Durante i venti mesi della
Repubblica Sociale, fu tra gli uomini più importanti, uno di quelli
che - senza arrivare alle cariche rappresentative di governo - seppero
localmente essere le colonne portanti del nuovo Stato, con la loro personalità,
fermezza e intransigenza, contemperate da buonsenso e da infinita umanità.
Quando tutto era difficile,
tutto sembrava crollare, la loro presenza bastava ad infondere forza e
volontà di resistenza alle varie formazioni, fino ai limiti del
possibile.
Al termine del conflitto viene
catturato dai partigiani e condannato a morte, con l'accusa di partecipazione
ad un fatto di cui - oltre a non essere presente - non aveva alcuna responsabilità,
e per attività politica ad alto livello. La condanna sarà
commutata, in Corte d'Appello, ma Pagliani resterà in carcere fino
al 1950. Carcere duro, sofferto, data anche l'età matura, ma che
non riesce a fiaccare la sua forte tempra.
Riprenderà l'attività
scientifica proprio nella casa penale di Perugia, dove viene incarcerato
dopo la commutazione della condanna a morte. Il medico dell'istituto
di pena - che ha potuto sperimentare la sua abilità di chirurgo,
unita alla sua vasta capacità di analisi patologica - lo consulta
nei casi difficili, invitandolo ad eseguire gli interventi più delicati
(anche su personalità in vista del capoluogo umbro). Il professor
Pagliani acquista in tal modo una larga fama, tanto da essere indotto,
all'uscita di prigione, a riprendere la professione proprio a Perugia.

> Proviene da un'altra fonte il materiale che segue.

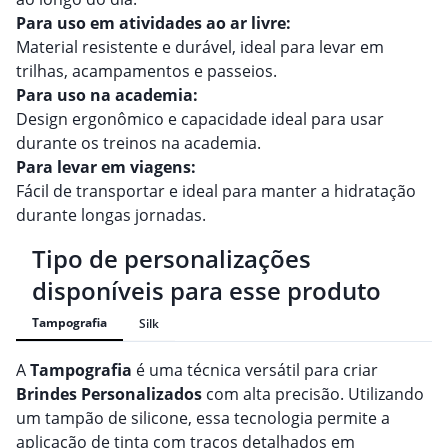
Para uso em atividades ao ar livre:
Material resistente e durável, ideal para levar em
trilhas, acampamentos e passeios.
Para uso na academia:
Design ergonômico e capacidade ideal para usar
durante os treinos na academia.
Para levar em viagens:
Fácil de transportar e ideal para manter a hidratação
durante longas jornadas.
Tipo de personalizações
disponíveis para esse produto
Tampografia
Silk
A
Tampografia
é uma técnica versátil para criar
Brindes
Personalizado
s
com alta precisão. Utilizando
um tampão de silicone, essa tecnologia permite a
aplicação de tinta com traços detalhados em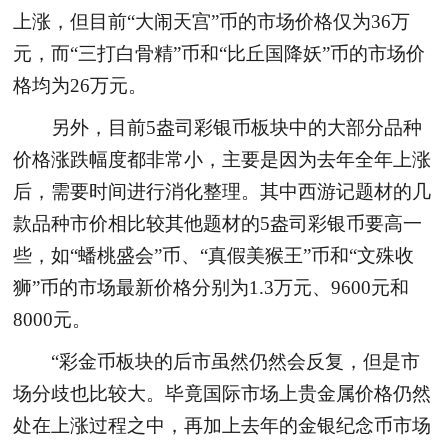
上涨，但目前“大闹天宫”币的市场价格仅为36万
元，而“三打白骨精”币和“比丘国降妖”币的市场价
格均为26万元。
另外，目前5盎司彩银币板块中的大部分品种
价格涨跌幅度都非常小，主要是因为去年全年上涨
后，需要时间进行消化整理。其中西游记题材的几
款品种市价相比较其他题材的5盎司彩银币要高一
些，如“蟠桃盛会”币、“真假美猴王”币和“文殊收
狮”币的市场最新价格分别为1.3万元、9600元和
8000元。
“彩金币板块的后市虽然仍然会反复，但是市
场分歧也比较大。毕竟国际市场上贵金属价格仍然
处在上涨过程之中，再加上去年的金银纪念币市场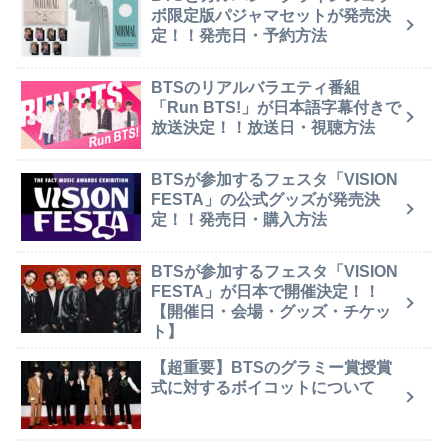
ボ限定版パジャマセットが発売決
定！！発売日・予約方法
BTSのリアルバラエティ番組
「Run BTS!」が日本語字幕付きで
放送決定！！放送日・視聴方法
BTSが参加するフェスタ「VISION
FESTA」の公式グッズが発売決
定！！発売日・購入方法
BTSが参加するフェスタ「VISION
FESTA」が日本で開催決定！！
【開催日・会場・グッズ・チケッ
ト】
【超重要】BTSのグラミー賞授賞
式に対するボイコットについて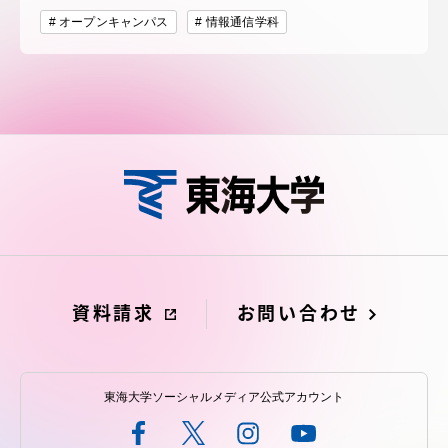
オープンキャンパス
情報通信学科
資料請求
お問い合わせ
東海大学ソーシャルメディア公式アカウント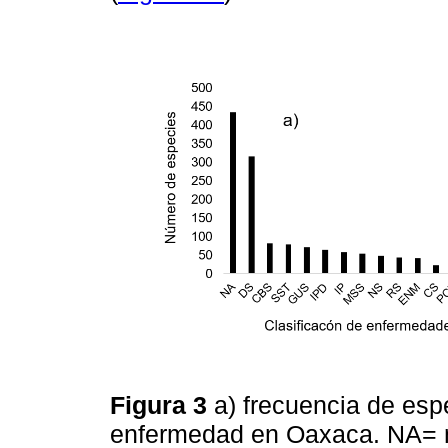
Figura 3
a) frecuencia de esp
enfermedad en Oaxaca. NA= no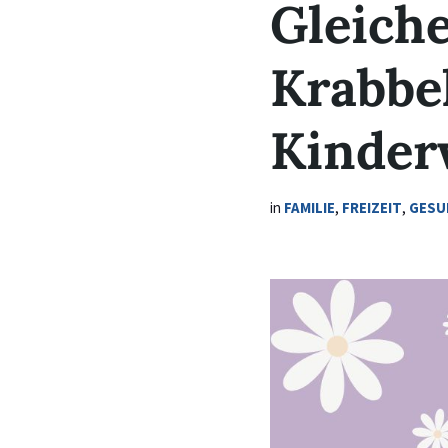
Gleiche
Krabbe
Kinder
in
FAMILIE
,
FREIZEIT
,
GESU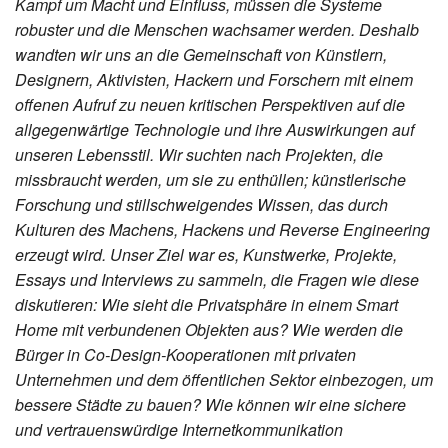
Kampf um Macht und Einfluss, müssen die Systeme
robuster und die Menschen wachsamer werden. Deshalb
wandten wir uns an die Gemeinschaft von Künstlern,
Designern, Aktivisten, Hackern und Forschern mit einem
offenen Aufruf zu neuen kritischen Perspektiven auf die
allgegenwärtige Technologie und ihre Auswirkungen auf
unseren Lebensstil. Wir suchten nach Projekten, die
missbraucht werden, um sie zu enthüllen; künstlerische
Forschung und stillschweigendes Wissen, das durch
Kulturen des Machens, Hackens und Reverse Engineering
erzeugt wird. Unser Ziel war es, Kunstwerke, Projekte,
Essays und Interviews zu sammeln, die Fragen wie diese
diskutieren: Wie sieht die Privatsphäre in einem Smart
Home mit verbundenen Objekten aus? Wie werden die
Bürger in Co-Design-Kooperationen mit privaten
Unternehmen und dem öffentlichen Sektor einbezogen, um
bessere Städte zu bauen? Wie können wir eine sichere
und vertrauenswürdige Internetkommunikation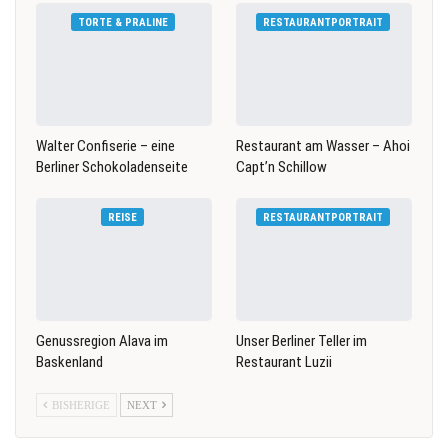
TORTE & PRALINE
RESTAURANTPORTRAIT
Walter Confiserie – eine
Restaurant am Wasser – Ahoi
Berliner Schokoladenseite
Capt’n Schillow
REISE
RESTAURANTPORTRAIT
Genussregion Alava im
Unser Berliner Teller im
Baskenland
Restaurant Luzii
BISHERIGE
NEXT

Sono anni di intenso lavoro,
di dedizione alla famiglia e agli studi, che gli meriteranno l'universale
riconoscenza dei pazienti e la stima dei colleghi.
Appena libero, aderisce al
Movimento Sociale Italiano e ne diventa uno dei massimi dirigenti, da tutti
considerato un intelligente "uomo delle radici", custode della
continuità ma contemporaneamente aperto al rinnovamento, soddisfatto
nel vedere un gran numero di giovani accorrere al richiamo della nuova
organizzazione.
Ho conosciuto il professor
Pagliani solo nel 1985, nel corso di una riunione preparatoria alla costituzione
del- l'Istituto Storico della RSI di Terranuova Bracciolini. Pur in età
avanzata, era sempre lucido, sereno, convinto della validità delle
nostre idee, cosciente di aver compiuto fino in fondo il proprio dovere.
Nel maggio dell'86, ha lasciato
questo mondo in silenzio, con la dignità e la signorilità
di sempre. Per non scomodare nessuno, ha voluto che la notizia del suo
decesso fosse comunicata dopo i funerali.